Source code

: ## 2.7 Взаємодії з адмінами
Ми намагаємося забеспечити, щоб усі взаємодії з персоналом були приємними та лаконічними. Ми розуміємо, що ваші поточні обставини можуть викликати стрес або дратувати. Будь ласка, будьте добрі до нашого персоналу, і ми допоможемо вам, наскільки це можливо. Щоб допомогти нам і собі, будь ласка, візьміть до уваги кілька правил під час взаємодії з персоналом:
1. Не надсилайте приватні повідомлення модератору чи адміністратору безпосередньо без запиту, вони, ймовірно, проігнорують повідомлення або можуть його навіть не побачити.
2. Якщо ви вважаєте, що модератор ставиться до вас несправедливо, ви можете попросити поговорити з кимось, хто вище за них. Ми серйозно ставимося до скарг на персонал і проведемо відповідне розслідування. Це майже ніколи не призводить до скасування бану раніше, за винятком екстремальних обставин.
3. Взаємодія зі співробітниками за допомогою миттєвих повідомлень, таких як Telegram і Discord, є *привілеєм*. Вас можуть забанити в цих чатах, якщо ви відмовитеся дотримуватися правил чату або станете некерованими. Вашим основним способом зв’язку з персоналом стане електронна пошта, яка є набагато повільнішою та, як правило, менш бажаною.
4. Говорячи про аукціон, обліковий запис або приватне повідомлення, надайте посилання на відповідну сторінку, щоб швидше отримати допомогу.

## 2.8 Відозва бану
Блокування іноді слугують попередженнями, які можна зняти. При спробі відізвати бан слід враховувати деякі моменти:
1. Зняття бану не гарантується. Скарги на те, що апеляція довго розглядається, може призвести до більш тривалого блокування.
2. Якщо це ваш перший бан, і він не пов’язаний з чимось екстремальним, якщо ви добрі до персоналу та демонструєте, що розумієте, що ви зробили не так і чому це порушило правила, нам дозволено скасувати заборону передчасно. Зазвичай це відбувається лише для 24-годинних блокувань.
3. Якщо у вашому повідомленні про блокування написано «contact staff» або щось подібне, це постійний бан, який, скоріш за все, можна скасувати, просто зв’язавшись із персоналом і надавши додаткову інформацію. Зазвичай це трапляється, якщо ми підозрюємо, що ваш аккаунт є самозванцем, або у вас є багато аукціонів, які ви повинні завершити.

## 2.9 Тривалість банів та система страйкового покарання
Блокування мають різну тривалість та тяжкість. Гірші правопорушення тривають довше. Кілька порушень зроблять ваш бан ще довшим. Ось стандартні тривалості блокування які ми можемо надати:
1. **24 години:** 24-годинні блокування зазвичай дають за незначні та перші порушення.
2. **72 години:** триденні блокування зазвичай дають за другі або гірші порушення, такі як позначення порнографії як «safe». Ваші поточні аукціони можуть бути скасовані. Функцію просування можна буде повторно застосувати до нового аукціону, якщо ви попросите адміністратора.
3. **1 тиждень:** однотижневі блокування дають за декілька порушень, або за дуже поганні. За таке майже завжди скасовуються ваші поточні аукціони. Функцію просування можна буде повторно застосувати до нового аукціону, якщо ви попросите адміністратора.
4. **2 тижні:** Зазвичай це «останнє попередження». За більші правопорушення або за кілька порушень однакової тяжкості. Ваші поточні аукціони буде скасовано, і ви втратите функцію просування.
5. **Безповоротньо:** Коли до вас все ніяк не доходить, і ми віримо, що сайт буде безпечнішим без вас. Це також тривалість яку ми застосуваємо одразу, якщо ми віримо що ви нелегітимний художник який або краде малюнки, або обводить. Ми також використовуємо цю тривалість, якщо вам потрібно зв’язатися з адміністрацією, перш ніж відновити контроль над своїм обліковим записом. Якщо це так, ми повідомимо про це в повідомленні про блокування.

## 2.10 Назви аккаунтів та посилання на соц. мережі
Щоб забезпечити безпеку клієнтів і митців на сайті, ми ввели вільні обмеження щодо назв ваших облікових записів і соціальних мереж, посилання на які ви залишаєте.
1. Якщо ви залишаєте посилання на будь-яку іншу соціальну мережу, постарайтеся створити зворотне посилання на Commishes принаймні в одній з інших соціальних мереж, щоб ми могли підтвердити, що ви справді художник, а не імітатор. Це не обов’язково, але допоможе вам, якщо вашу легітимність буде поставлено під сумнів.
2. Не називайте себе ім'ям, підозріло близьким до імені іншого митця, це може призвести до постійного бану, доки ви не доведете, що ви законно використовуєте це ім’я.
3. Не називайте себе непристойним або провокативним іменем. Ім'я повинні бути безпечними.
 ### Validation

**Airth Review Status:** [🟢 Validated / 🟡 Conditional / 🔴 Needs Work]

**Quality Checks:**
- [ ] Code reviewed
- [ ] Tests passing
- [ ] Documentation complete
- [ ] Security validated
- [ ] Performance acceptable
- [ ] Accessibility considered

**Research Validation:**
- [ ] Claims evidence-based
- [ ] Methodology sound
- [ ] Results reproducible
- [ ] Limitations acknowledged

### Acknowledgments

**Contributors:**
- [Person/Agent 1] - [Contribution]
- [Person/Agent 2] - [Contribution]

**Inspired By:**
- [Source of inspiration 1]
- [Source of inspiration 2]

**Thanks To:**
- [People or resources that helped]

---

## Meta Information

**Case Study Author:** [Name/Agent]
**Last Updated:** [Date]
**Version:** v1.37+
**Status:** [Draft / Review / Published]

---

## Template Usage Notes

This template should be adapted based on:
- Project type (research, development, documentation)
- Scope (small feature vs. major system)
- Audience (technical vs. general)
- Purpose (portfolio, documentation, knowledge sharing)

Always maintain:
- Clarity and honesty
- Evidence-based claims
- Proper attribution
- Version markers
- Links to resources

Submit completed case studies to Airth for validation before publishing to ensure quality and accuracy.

┄┄┄┄┄┄

▶ _Task objective_
Return the material exactly as it was provided.

▶ _Result of the task_
Source code

: ## 2.7 Взаємодії з адмінами
Ми намагаємося забеспечити, щоб усі взаємодії з персоналом були приємними та лаконічними. Ми розуміємо, що ваші поточні обставини можуть викликати стрес або дратувати. Будь ласка, будьте добрі до нашого персоналу, і ми допоможемо вам, наскільки це можливо. Щоб допомогти нам і собі, будь ласка, візьміть до уваги кілька правил під час взаємодії з персоналом:
1. Не надсилайте приватні повідомлення модератору чи адміністратору безпосередньо без запиту, вони, ймовірно, проігнорують повідомлення або можуть його навіть не побачити.
2. Якщо ви вважаєте, що модератор ставиться до вас несправедливо, ви можете попросити поговорити з кимось, хто вище за них. Ми серйозно ставимося до скарг на персонал і проведемо відповідне розслідування. Це майже ніколи не призводить до скасування бану раніше, за винятком екстремальних обставин.
3. Взаємодія зі співробітниками за допомогою миттєвих повідомлень, таких як Telegram і Discord, є *привілеєм*. Вас можуть забанити в цих чатах, якщо ви відмовитеся дотримуватися правил чату або станете некерованими. Вашим основним способом зв’язку з персоналом стане електронна пошта, яка є набагато повільнішою та, як правило, менш бажаною.
4. Говорячи про аукціон, обліковий запис або приватне повідомлення, надайте посилання на відповідну сторінку, щоб швидше отримати допомогу.

## 2.8 Відозва бану
Блокування іноді слугують попередженнями, які можна зняти. При спробі відізвати бан слід враховувати деякі моменти:
1. Зняття бану не гарантується. Скарги на те, що апеляція довго розглядається, може призвести до більш тривалого блокування.
2. Якщо це ваш перший бан, і він не пов’язаний з чимось екстремальним, якщо ви добрі до персоналу та демонструєте, що розумієте, що ви зробили не так і чому це порушило правила, нам дозволено скасувати заборону передчасно. Зазвичай це відбувається лише для 24-годинних блокувань.
3. Якщо у вашому повідомленні про блокування написано «contact staff» або щось подібне, це постійний бан, який, скоріш за все, можна скасувати, просто зв’язавшись із персоналом і надавши додаткову інформацію. Зазвичай це трапляється, якщо ми підозрюємо, що ваш аккаунт є самозванцем, або у вас є багато аукціонів, які ви повинні завершити.

## 2.9 Тривалість банів та система страйкового покарання
Блокування мають різну тривалість та тяжкість. Гірші правопорушення тривають довше. Кілька порушень зроблять ваш бан ще довшим. Ось стандартні тривалості блокування які ми можемо надати:
1. **24 години:** 24-годинні блокування зазвичай дають за незначні та перші порушення.
2. **72 години:** триденні блокування зазвичай дають за другі або гірші порушення, такі як позначення порнографії як «safe». Ваші поточні аукціони можуть бути скасовані. Функцію просування можна буде повторно застосувати до нового аукціону, якщо ви попросите адміністратора.
3. **1 тиждень:** однотижневі блокування дають за декілька порушень, або за дуже поганні. За таке майже завжди скасовуються ваші поточні аукціони. Функцію просування можна буде повторно застосувати до нового аукціону, якщо ви попросите адміністратора.
4. **2 тижні:** Зазвичай це «останнє попередження». За більші правопорушення або за кілька порушень однакової тяжкості. Ваші поточні аукціони буде скасовано, і ви втратите функцію просування.
5. **Безповоротньо:** Коли до вас все ніяк не доходить, і ми віримо, що сайт буде безпечнішим без вас. Це також тривалість яку ми застосуваємо одразу, якщо ми віримо що ви нелегітимний художник який або краде малюнки, або обводить. Ми також використовуємо цю тривалість, якщо вам потрібно зв’язатися з адміністрацією, перш ніж відновити контроль над своїм обліковим записом. Якщо це так, ми повідомимо про це в повідомленні про блокування.

## 2.10 Назви аккаунтів та посилання на соц. мережі
Щоб забезпечити безпеку клієнтів і митців на сайті, ми ввели вільні обмеження щодо назв ваших облікових записів і соціальних мереж, посилання на які ви залишаєте.
1. Якщо ви залишаєте посилання на будь-яку іншу соціальну мережу, постарайтеся створити зворотне посилання на Commishes принаймні в одній з інших соціальних мереж, щоб ми могли підтвердити, що ви справді художник, а не імітатор. Це не обов’язково, але допоможе вам, якщо вашу легітимність буде поставлено під сумнів.
2. Не називайте себе ім'ям, підозріло близьким до імені іншого митця, це може призвести до постійного бану, доки ви не доведете, що ви законно використовуєте це ім’я.
3. Не називайте себе непристойним або провокативним іменем. Ім'я повинні бути безпечними.
 ### Validation

**Airth Review Status:** [🟢 Validated / 🟡 Conditional / 🔴 Needs Work]

**Quality Checks:**
- [ ] Code reviewed
- [ ] Tests passing
- [ ] Documentation complete
- [ ] Security validated
- [ ] Performance acceptable
- [ ] Accessibility considered

**Research Validation:**
- [ ] Claims evidence-based
- [ ] Methodology sound
- [ ] Results reproducible
- [ ] Limitations acknowledged

### Acknowledgments

**Contributors:**
- [Person/Agent 1] - [Contribution]
- [Person/Agent 2] - [Contribution]

**Inspired By:**
- [Source of inspiration 1]
- [Source of inspiration 2]

**Thanks To:**
- [People or resources that helped]

---

## Meta Information

**Case Study Author:** [Name/Agent]
**Last Updated:** [Date]
**Version:** v1.37+
**Status:** [Draft / Review / Published]

---

## Template Usage Notes

This template should be adapted based on:
- Project type (research, development, documentation)
- Scope (small feature vs. major system)
- Audience (technical vs. general)
- Purpose (portfolio, documentation, knowledge sharing)

Always maintain:
- Clarity and honesty
- Evidence-based claims
- Proper attribution
- Version markers
- Links to resources

Submit completed case studies to Airth for validation before publishing to ensure quality and accuracy.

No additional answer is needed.